■ **Your objective**
An acceptable answer contains every record below, unchanged, and no pictures.

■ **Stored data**
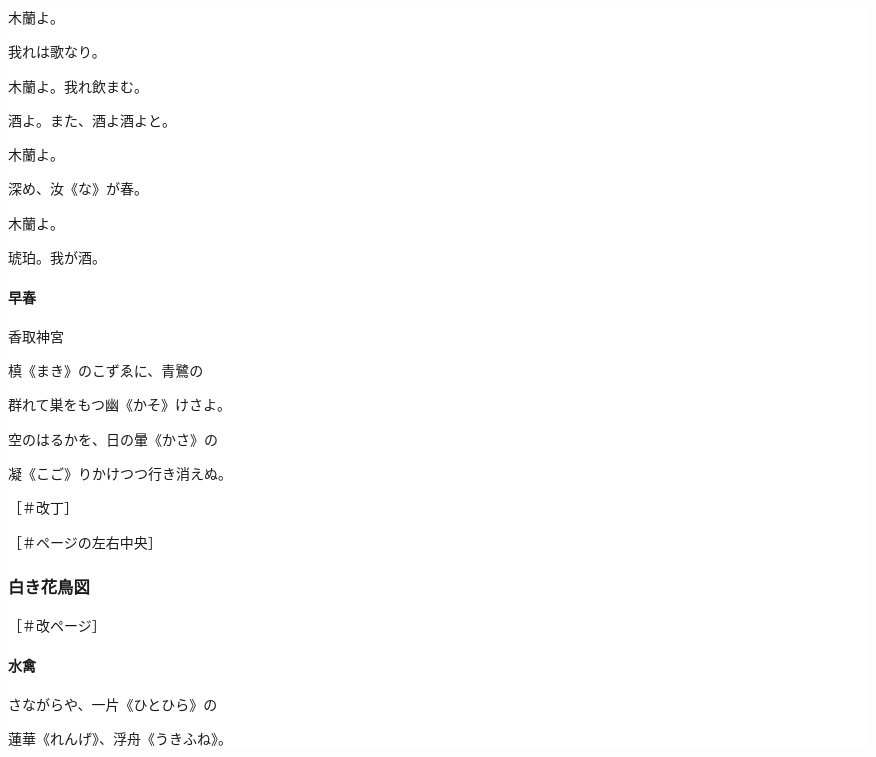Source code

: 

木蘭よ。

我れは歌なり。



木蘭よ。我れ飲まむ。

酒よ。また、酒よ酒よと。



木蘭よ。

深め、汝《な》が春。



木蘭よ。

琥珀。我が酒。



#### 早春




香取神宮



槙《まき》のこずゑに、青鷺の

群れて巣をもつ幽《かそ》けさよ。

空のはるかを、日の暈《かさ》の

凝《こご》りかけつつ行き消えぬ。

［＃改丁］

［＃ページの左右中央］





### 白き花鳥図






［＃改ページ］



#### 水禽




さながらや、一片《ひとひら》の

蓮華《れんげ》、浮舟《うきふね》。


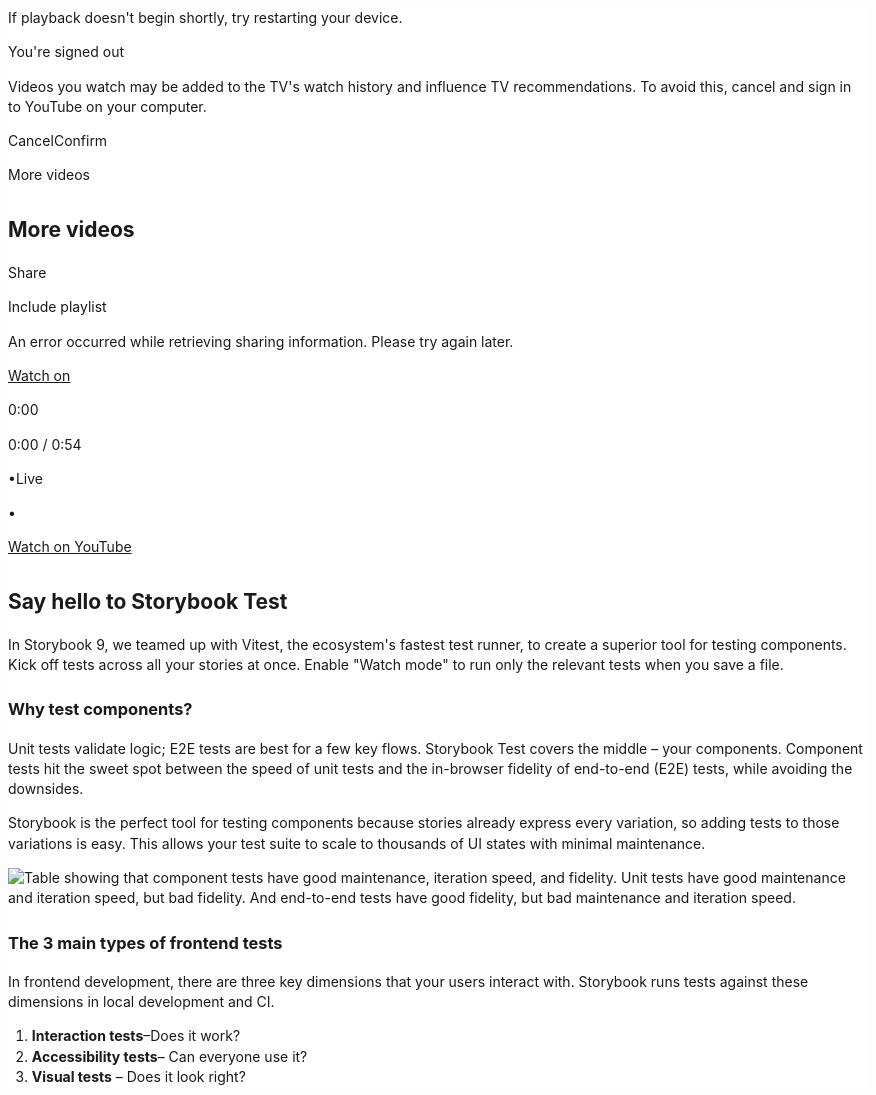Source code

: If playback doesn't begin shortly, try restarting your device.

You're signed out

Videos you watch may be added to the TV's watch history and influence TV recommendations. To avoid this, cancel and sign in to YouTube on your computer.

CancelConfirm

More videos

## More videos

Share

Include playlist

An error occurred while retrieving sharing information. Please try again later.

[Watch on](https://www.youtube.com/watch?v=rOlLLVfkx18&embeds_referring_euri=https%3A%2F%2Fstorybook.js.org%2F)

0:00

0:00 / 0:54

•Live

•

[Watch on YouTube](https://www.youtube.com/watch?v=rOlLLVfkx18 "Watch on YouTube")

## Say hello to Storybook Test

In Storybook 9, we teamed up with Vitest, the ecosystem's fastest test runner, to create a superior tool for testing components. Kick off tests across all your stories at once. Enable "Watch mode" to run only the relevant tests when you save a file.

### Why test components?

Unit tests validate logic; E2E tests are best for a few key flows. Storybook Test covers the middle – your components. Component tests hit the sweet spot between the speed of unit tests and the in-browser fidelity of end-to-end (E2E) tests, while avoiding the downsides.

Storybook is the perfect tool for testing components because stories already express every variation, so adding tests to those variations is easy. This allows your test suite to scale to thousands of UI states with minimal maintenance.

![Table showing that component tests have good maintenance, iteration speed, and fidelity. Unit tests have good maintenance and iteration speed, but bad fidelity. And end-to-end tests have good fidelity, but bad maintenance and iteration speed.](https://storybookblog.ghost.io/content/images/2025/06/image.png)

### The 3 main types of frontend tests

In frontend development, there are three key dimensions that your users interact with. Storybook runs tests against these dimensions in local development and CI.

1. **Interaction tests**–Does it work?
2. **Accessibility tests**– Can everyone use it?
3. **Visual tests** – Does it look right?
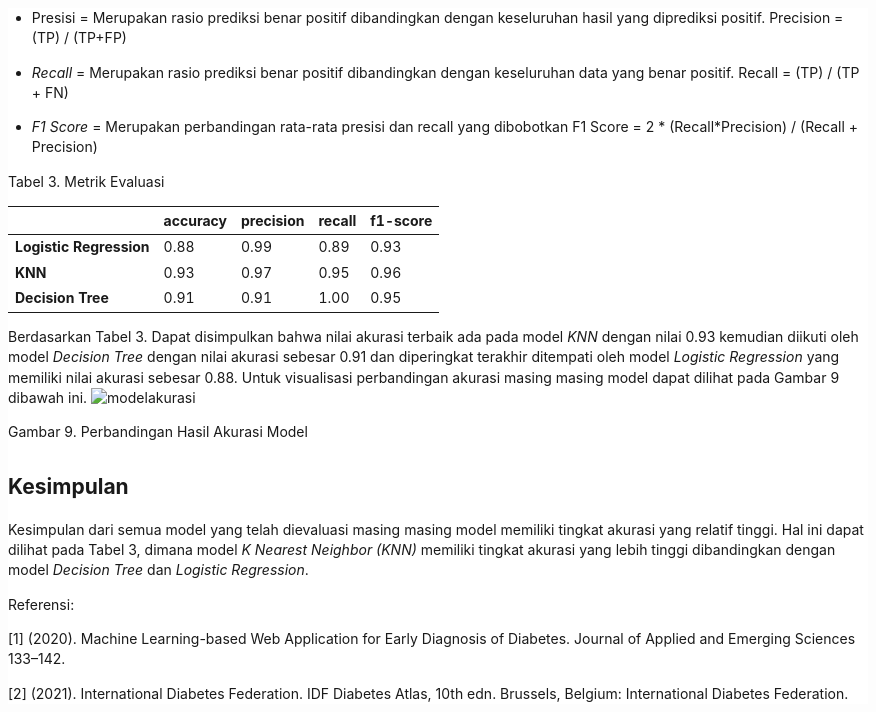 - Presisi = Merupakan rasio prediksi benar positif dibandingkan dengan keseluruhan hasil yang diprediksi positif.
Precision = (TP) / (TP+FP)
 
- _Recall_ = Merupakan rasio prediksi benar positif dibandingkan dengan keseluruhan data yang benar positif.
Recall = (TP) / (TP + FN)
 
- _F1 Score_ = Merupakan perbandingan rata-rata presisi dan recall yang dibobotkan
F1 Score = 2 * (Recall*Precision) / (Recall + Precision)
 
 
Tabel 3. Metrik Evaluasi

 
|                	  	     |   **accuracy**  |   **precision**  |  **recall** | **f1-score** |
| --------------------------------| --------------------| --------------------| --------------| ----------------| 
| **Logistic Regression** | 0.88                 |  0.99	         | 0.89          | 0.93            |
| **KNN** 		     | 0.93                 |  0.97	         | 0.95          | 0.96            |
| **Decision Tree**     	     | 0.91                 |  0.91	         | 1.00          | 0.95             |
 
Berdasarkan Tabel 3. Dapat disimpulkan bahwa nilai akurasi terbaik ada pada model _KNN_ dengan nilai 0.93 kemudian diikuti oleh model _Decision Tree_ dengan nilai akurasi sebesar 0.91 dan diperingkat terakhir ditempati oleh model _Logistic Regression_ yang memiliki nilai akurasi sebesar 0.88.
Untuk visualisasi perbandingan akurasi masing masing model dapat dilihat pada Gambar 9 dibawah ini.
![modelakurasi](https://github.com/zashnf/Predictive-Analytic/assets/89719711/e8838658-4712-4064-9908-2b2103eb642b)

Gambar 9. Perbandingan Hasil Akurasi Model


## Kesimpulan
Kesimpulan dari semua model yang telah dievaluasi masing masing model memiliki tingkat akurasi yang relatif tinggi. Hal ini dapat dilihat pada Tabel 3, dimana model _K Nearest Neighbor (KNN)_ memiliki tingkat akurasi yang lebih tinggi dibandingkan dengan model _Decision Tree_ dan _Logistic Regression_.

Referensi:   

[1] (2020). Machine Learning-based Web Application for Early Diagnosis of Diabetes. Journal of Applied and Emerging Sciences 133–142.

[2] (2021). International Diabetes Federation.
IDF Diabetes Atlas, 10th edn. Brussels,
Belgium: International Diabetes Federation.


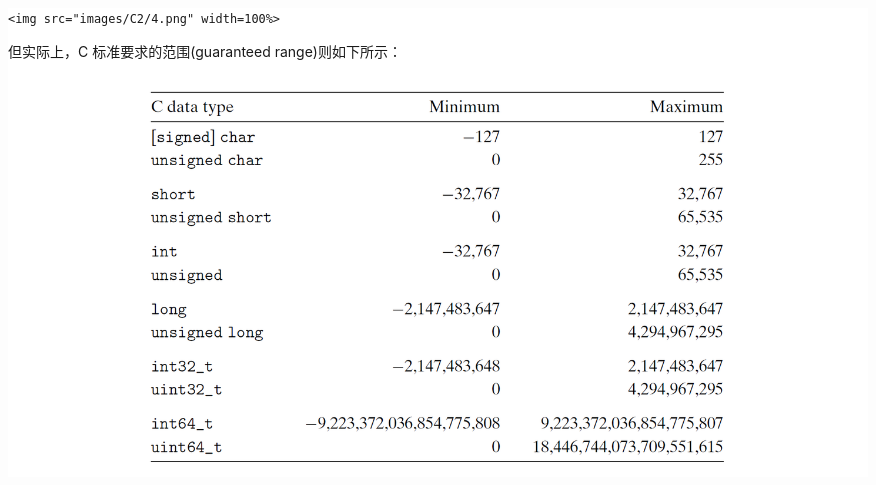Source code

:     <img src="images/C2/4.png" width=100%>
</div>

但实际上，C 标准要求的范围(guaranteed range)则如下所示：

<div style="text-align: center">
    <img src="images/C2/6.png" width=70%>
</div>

■ **Expected answer**
Source code

: 

木蘭よ。

我れは歌なり。



木蘭よ。我れ飲まむ。

酒よ。また、酒よ酒よと。



木蘭よ。

深め、汝《な》が春。



木蘭よ。

琥珀。我が酒。



#### 早春




香取神宮



槙《まき》のこずゑに、青鷺の

群れて巣をもつ幽《かそ》けさよ。

空のはるかを、日の暈《かさ》の

凝《こご》りかけつつ行き消えぬ。

［＃改丁］

［＃ページの左右中央］





### 白き花鳥図






［＃改ページ］



#### 水禽




さながらや、一片《ひとひら》の

蓮華《れんげ》、浮舟《うきふね》。


Source code

: If playback doesn't begin shortly, try restarting your device.

You're signed out

Videos you watch may be added to the TV's watch history and influence TV recommendations. To avoid this, cancel and sign in to YouTube on your computer.

CancelConfirm

More videos

## More videos

Share

Include playlist

An error occurred while retrieving sharing information. Please try again later.

[Watch on](https://www.youtube.com/watch?v=rOlLLVfkx18&embeds_referring_euri=https%3A%2F%2Fstorybook.js.org%2F)

0:00

0:00 / 0:54

•Live

•

[Watch on YouTube](https://www.youtube.com/watch?v=rOlLLVfkx18 "Watch on YouTube")

## Say hello to Storybook Test

In Storybook 9, we teamed up with Vitest, the ecosystem's fastest test runner, to create a superior tool for testing components. Kick off tests across all your stories at once. Enable "Watch mode" to run only the relevant tests when you save a file.

### Why test components?

Unit tests validate logic; E2E tests are best for a few key flows. Storybook Test covers the middle – your components. Component tests hit the sweet spot between the speed of unit tests and the in-browser fidelity of end-to-end (E2E) tests, while avoiding the downsides.

Storybook is the perfect tool for testing components because stories already express every variation, so adding tests to those variations is easy. This allows your test suite to scale to thousands of UI states with minimal maintenance.

![Table showing that component tests have good maintenance, iteration speed, and fidelity. Unit tests have good maintenance and iteration speed, but bad fidelity. And end-to-end tests have good fidelity, but bad maintenance and iteration speed.](https://storybookblog.ghost.io/content/images/2025/06/image.png)

### The 3 main types of frontend tests

In frontend development, there are three key dimensions that your users interact with. Storybook runs tests against these dimensions in local development and CI.

1. **Interaction tests**–Does it work?
2. **Accessibility tests**– Can everyone use it?
3. **Visual tests** – Does it look right?
 - Presisi = Merupakan rasio prediksi benar positif dibandingkan dengan keseluruhan hasil yang diprediksi positif.
Precision = (TP) / (TP+FP)
 
- _Recall_ = Merupakan rasio prediksi benar positif dibandingkan dengan keseluruhan data yang benar positif.
Recall = (TP) / (TP + FN)
 
- _F1 Score_ = Merupakan perbandingan rata-rata presisi dan recall yang dibobotkan
F1 Score = 2 * (Recall*Precision) / (Recall + Precision)
 
 
Tabel 3. Metrik Evaluasi

 
|                	  	     |   **accuracy**  |   **precision**  |  **recall** | **f1-score** |
| --------------------------------| --------------------| --------------------| --------------| ----------------| 
| **Logistic Regression** | 0.88                 |  0.99	         | 0.89          | 0.93            |
| **KNN** 		     | 0.93                 |  0.97	         | 0.95          | 0.96            |
| **Decision Tree**     	     | 0.91                 |  0.91	         | 1.00          | 0.95             |
 
Berdasarkan Tabel 3. Dapat disimpulkan bahwa nilai akurasi terbaik ada pada model _KNN_ dengan nilai 0.93 kemudian diikuti oleh model _Decision Tree_ dengan nilai akurasi sebesar 0.91 dan diperingkat terakhir ditempati oleh model _Logistic Regression_ yang memiliki nilai akurasi sebesar 0.88.
Untuk visualisasi perbandingan akurasi masing masing model dapat dilihat pada Gambar 9 dibawah ini.
![modelakurasi](https://github.com/zashnf/Predictive-Analytic/assets/89719711/e8838658-4712-4064-9908-2b2103eb642b)

Gambar 9. Perbandingan Hasil Akurasi Model


## Kesimpulan
Kesimpulan dari semua model yang telah dievaluasi masing masing model memiliki tingkat akurasi yang relatif tinggi. Hal ini dapat dilihat pada Tabel 3, dimana model _K Nearest Neighbor (KNN)_ memiliki tingkat akurasi yang lebih tinggi dibandingkan dengan model _Decision Tree_ dan _Logistic Regression_.

Referensi:   

[1] (2020). Machine Learning-based Web Application for Early Diagnosis of Diabetes. Journal of Applied and Emerging Sciences 133–142.

[2] (2021). International Diabetes Federation.
IDF Diabetes Atlas, 10th edn. Brussels,
Belgium: International Diabetes Federation.


Source code

:     <img src="images/C2/4.png" width=100%>
</div>

但实际上，C 标准要求的范围(guaranteed range)则如下所示：

<div style="text-align: center">
    <img src="images/C2/6.png" width=70%>
</div>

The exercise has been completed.